Sunday 6 April 2014

A Blowy Blakey Project Sesh

It was a windy Saturday. The weather has been pretty iffy recently, with low cloud clag and occasional drizzle. Either way, we knew if the wind picked up then Hillhouse Nab would clear up straight away and to there we ventured with a couple of mats each.

I 'found' Hillhouse Nab last year while oft wandering around Blakey after driving home from work in Scarborough. I soloed the exquisite (if i do say so myself) arete which went at about E4 5c ***. Pretty bold but not very long and after the start all on fairly decent holds. It's a strange buttress. Perfect moorland sandstone, awesome holds and moves and it would certainly 'just' be a bouldering venue above flat pasture - but alas, it's perched above steep ground.
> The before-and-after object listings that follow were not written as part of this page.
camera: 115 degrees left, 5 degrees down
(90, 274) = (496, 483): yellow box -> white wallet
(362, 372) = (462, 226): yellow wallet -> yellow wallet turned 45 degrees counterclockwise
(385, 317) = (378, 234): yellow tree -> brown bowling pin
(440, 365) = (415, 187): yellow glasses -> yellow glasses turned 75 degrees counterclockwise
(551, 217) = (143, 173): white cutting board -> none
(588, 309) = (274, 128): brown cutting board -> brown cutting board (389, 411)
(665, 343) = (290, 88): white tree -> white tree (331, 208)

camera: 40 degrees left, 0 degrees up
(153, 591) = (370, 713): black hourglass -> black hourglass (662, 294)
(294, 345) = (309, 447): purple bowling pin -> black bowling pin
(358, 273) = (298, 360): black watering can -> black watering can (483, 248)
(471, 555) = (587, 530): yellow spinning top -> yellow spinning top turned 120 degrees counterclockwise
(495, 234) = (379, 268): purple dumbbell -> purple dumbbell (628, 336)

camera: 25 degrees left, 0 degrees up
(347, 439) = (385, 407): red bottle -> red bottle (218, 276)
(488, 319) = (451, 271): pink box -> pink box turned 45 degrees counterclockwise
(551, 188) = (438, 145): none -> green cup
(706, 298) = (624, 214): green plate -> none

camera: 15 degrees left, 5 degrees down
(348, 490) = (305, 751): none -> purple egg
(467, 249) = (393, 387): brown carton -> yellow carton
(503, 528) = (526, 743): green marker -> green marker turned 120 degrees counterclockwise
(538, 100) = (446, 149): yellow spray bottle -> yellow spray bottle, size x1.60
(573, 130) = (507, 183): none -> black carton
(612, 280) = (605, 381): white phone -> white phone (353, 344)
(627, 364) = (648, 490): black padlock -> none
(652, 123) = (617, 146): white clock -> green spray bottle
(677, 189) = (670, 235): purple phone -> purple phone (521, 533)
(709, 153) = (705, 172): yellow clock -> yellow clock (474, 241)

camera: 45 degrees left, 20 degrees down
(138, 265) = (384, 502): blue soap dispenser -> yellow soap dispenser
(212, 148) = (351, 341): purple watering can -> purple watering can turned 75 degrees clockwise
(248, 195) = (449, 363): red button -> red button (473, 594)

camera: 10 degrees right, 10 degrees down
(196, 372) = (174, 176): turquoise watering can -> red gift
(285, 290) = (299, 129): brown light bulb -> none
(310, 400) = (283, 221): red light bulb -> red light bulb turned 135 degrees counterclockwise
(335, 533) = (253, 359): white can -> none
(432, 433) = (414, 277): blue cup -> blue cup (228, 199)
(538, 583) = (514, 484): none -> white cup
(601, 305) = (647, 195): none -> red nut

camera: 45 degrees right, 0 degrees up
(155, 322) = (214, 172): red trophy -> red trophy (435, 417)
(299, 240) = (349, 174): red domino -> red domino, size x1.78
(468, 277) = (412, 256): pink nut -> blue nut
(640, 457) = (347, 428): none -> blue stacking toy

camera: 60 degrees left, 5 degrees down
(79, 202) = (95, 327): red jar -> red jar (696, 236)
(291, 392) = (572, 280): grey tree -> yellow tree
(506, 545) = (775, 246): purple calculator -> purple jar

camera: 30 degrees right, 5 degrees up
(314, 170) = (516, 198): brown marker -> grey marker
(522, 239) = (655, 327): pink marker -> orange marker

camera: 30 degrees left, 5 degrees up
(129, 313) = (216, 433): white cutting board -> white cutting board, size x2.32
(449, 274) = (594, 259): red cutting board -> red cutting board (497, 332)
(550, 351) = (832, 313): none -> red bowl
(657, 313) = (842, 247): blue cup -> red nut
The concentrated gem that is Hillhouse Nab

On my first visit I also shunted the arete into the hanging scoop - I wanted this line and also was aware of a direct which I made a mental note of thinking would be right up Franco's street. Last month, it was apparent it was right up Cookson's street, when he soloed the main wall starting just left of centre and attacking it with lank and guile. Present Perfect E7 7a *** was born and he noted that a super direct was also available.

So we both had projects in mind as we approached. I was more interested in Present Perfect than my arete to groove climb, but I quickly found it super reachy and crimpy powerfulness... I couldn't do it. So while Franco slid off down the hillside a couple of times from the nails start of the super direct I shunted the top section of the groove. A strange transitions between overhanging and slabby, on smears for feet and crimps for fingers. Enjoyable climbing to say the least.

I managed to do lots of moves and but felt far from wired. However, it's a strange line to shunt and Franco was asleep after completing his super direct; which adds a 7a/7b move to the start! Fucking nails! I couldn't top rope it either as a result, so I decided i'd just go for it and hope for the best. I new I could do the crux so provided the starting moves didn't impact on my strength or unchalk my tips then i'd be OK...

Up the arete for a couple of metres before stretching left to juggy crimps. The feet are fairly abysmal, so toe hooking around the arete bounce out to another flat crimp... I near fell off this move but it wouldn't have been too serious. From here you replace your toe higher up the arete feeling quite horizontal and go for a sloper with left...'Fall through' to get your foot on a smear, deadpoint a sidepull crimp and then stand up from over hang to slab to reach the top off a very insecure smear. Woops abound.

Hillhouse Nabbb from Dave Warburton on Vimeo.


Committed through the roof heel-hooking a smear

We left and bumped into Sam Marks and chums on the walk back to the car. We decided to go and take a look at the Duck Roof. A project of Sams, which we'd visited a couple of times but i'd yet to pull on at all. Franco had always been fairly close and it was a bit of an annoying route which we wanted to tick off the list of Moors FA's still to do! With our four pads plus one additional small pad, Franco carefully climbed the slightly damp roof taking a few jump offs. I also got involved for the first time and surprised myself with the reach through the roof. Unfortunately though, i was beyond total stretch and so was completely immobile when trying to reach through to the higher crimps... Too hard basically! Franco nailed it on his 3rd go a solid ground up effort with no cleaning, at a grade of E6 6c **... Safe to jump off, but don't fall!